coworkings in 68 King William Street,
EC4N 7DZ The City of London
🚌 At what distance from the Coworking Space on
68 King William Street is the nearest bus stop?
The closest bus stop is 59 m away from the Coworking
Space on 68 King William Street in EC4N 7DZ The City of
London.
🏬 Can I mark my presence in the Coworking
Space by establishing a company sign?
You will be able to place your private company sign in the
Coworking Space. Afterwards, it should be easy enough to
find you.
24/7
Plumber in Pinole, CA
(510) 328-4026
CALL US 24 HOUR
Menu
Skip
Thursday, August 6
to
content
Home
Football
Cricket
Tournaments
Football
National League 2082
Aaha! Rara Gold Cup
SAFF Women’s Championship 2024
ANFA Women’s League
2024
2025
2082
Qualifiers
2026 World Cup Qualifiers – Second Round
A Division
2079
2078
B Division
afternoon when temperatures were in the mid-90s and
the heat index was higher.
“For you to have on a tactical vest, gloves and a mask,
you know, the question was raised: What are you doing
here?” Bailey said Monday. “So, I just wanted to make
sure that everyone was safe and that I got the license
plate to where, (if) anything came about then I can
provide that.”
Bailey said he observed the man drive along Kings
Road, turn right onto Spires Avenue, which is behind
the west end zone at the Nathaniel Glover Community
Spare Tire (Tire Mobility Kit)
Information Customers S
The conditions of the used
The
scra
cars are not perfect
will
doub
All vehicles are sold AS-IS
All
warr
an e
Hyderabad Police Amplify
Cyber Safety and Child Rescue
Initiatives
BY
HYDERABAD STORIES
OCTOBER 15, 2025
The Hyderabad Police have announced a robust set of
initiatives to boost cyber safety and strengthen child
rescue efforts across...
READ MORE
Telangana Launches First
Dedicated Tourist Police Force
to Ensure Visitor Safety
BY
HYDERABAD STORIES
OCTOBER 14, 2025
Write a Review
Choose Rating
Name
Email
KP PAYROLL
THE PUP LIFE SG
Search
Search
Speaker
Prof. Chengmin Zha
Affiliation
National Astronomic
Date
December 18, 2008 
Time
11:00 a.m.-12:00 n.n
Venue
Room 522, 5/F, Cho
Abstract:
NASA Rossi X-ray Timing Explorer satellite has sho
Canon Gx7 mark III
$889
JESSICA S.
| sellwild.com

===

**THE PROBLEM**
Reproduce the items, replacing each occurrence of "HYDERABAD STORIES" with "CITY NEWS DESK" and leaving everything else unchanged.

**RESULT OF THIS EXERCISE**
coworkings in 68 King William Street,
EC4N 7DZ The City of London
🚌 At what distance from the Coworking Space on
68 King William Street is the nearest bus stop?
The closest bus stop is 59 m away from the Coworking
Space on 68 King William Street in EC4N 7DZ The City of
London.
🏬 Can I mark my presence in the Coworking
Space by establishing a company sign?
You will be able to place your private company sign in the
Coworking Space. Afterwards, it should be easy enough to
find you.
24/7
Plumber in Pinole, CA
(510) 328-4026
CALL US 24 HOUR
Menu
Skip
Thursday, August 6
to
content
Home
Football
Cricket
Tournaments
Football
National League 2082
Aaha! Rara Gold Cup
SAFF Women’s Championship 2024
ANFA Women’s League
2024
2025
2082
Qualifiers
2026 World Cup Qualifiers – Second Round
A Division
2079
2078
B Division
afternoon when temperatures were in the mid-90s and
the heat index was higher.
“For you to have on a tactical vest, gloves and a mask,
you know, the question was raised: What are you doing
here?” Bailey said Monday. “So, I just wanted to make
sure that everyone was safe and that I got the license
plate to where, (if) anything came about then I can
provide that.”
Bailey said he observed the man drive along Kings
Road, turn right onto Spires Avenue, which is behind
the west end zone at the Nathaniel Glover Community
Spare Tire (Tire Mobility Kit)
Information Customers S
The conditions of the used
The
scra
cars are not perfect
will
doub
All vehicles are sold AS-IS
All
warr
an e
Hyderabad Police Amplify
Cyber Safety and Child Rescue
Initiatives
BY
CITY NEWS DESK
OCTOBER 15, 2025
The Hyderabad Police have announced a robust set of
initiatives to boost cyber safety and strengthen child
rescue efforts across...
READ MORE
Telangana Launches First
Dedicated Tourist Police Force
to Ensure Visitor Safety
BY
CITY NEWS DESK
OCTOBER 14, 2025
Write a Review
Choose Rating
Name
Email
KP PAYROLL
THE PUP LIFE SG
Search
Search
Speaker
Prof. Chengmin Zha
Affiliation
National Astronomic
Date
December 18, 2008 
Time
11:00 a.m.-12:00 n.n
Venue
Room 522, 5/F, Cho
Abstract:
NASA Rossi X-ray Timing Explorer satellite has sho
Canon Gx7 mark III
$889
JESSICA S.
| sellwild.com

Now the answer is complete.